Mallya took the plea that the lower court which cleared his extradition was wrong to conclude that a prima facie case is made out which is not being prosecuted in India, erred in law in its approach to the prima facie case test, prima facie case of conspiracy to defraud was made out, a prima facie case of fraud by false representation was made out, a prima facie case of money laundering was made out and also erred in its approach he admissibility of the his evidence. All these points have been rejected by the High Court, they said.

The CBI had filed a charge sheet against Mallya on January 24, 2017 and a supplementary charge sheet on June 1, 2017, before special CBI courts in Mumbai, they said. Mallya had slipped through the nose of Indian agencies in March, 2016 but the CBI did not relent and filed an extradition to the UK authorities on February 09, 2017 through diplomatic channels. “The extradition folder contained the details of evidences against the fugitive under a duly sworn affidavit and attested by the Court of Special Judge, CBI Cases, Mumbai,” CBI Spokesperson said here.

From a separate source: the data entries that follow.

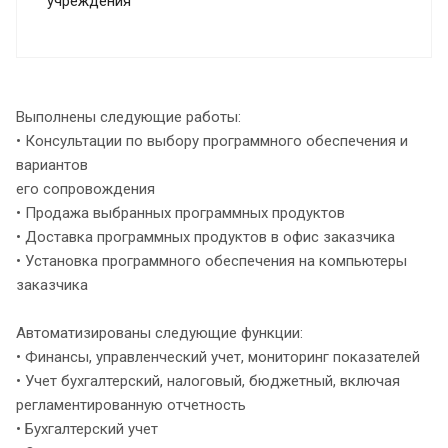
учреждения
Выполнены следующие работы:
• Консультации по выбору программного обеспечения и
вариантов
его сопровождения
• Продажа выбранных программных продуктов
• Доставка программных продуктов в офис заказчика
• Установка программного обеспечения на компьютеры
заказчика
Автоматизированы следующие функции:
• Финансы, управленческий учет, мониторинг показателей
• Учет бухгалтерский, налоговый, бюджетный, включая
регламентированную отчетность
• Бухгалтерский учет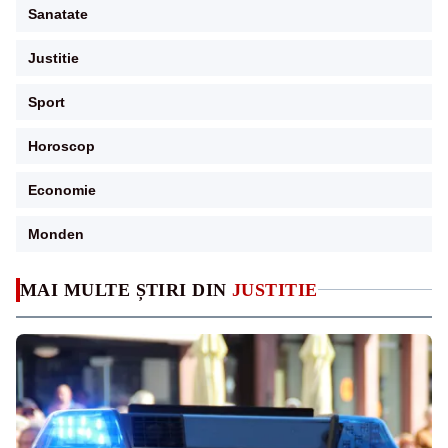
Sanatate
Justitie
Sport
Horoscop
Economie
Monden
MAI MULTE ȘTIRI DIN
JUSTITIE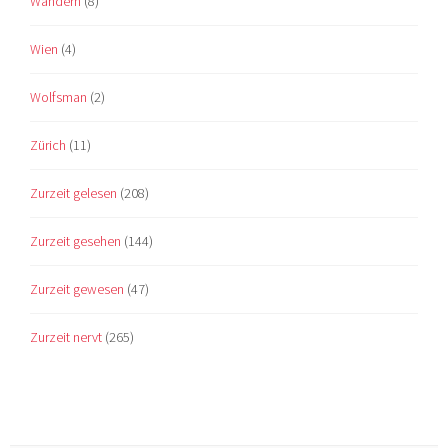
Wandern
(8)
Wien
(4)
Wolfsman
(2)
Zürich
(11)
Zurzeit gelesen
(208)
Zurzeit gesehen
(144)
Zurzeit gewesen
(47)
Zurzeit nervt
(265)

The extradition request was based strong arguments of the CBI that misrepresentations were allegedly made to the IDBI bank to induce it to sanction and disburse loans of Rs 900 crore in three tranche in 2009. “These included dishonest and deliberate misrepresentations and concealment of brand value of Kingfisher Airlines Ltd., inflation of the security value, false promises of equity infusion and future rosy projections, among others,” the spokesperson said.

The CBI alleged that there was dishonest use of the loans so sanctioned and disbursed by IDBI bank and diversion thereof against the terms of sanction. “Wilful and intentional default on the loans availed and continuing intention to cheat manifest in alienation of personal assets in violation of the personal guarantee agreement, removal of funds from personal account, alienation of assets of UBHL, causing impediments in the banks recovery efforts etc,” it said.
The UK authorities arrested Mallya on April 20, 2017 and given bail. During 10-day hearing by Senior District Judge Emma Arbuthnot from December 04, 2017, a number of defence witnesses/experts were examined which was almost “like a full trial”, the sources said.

The agency provided detailed submissions following which the judge on December 10, 2018 recommended the case to secretary of state to consider the extradition of Mallya to India, the spokesperson said. Secretary of State ordered extradition of Mallya on February 04, 2019. Mallya appealed against the order of Senior District Judge and subsequent extradition order of the Secretary of State.

The UK High Court started the hearing the appeal from February 11 and revered the order on Monday. “While dismissing the appeal, the judges have concluded that there was a prima facie case of conspiracy to defraud, misrepresentation, conspiracy and also a prima facie case of money laundering against Vijay Mallya. The UK High Court has highlighted 7 important aspects of prima facie case, as found by SDJ coincides of allegations in India,” the spokesperson said.

He said the judgment is a significant achievement in CBI’s efforts to curb corruption and is a reminder that fugitives cannot consider themselves as above the law merely because they have changed jurisdictions, he said. “The judgment also vindicates the painstaking investigation by CBI, especially since Mallya had raised various issues with regard to the admissibility of evidence, the fairness of investigation itself and extraneous consideration, with a view to divert attention from his own acts,” he said.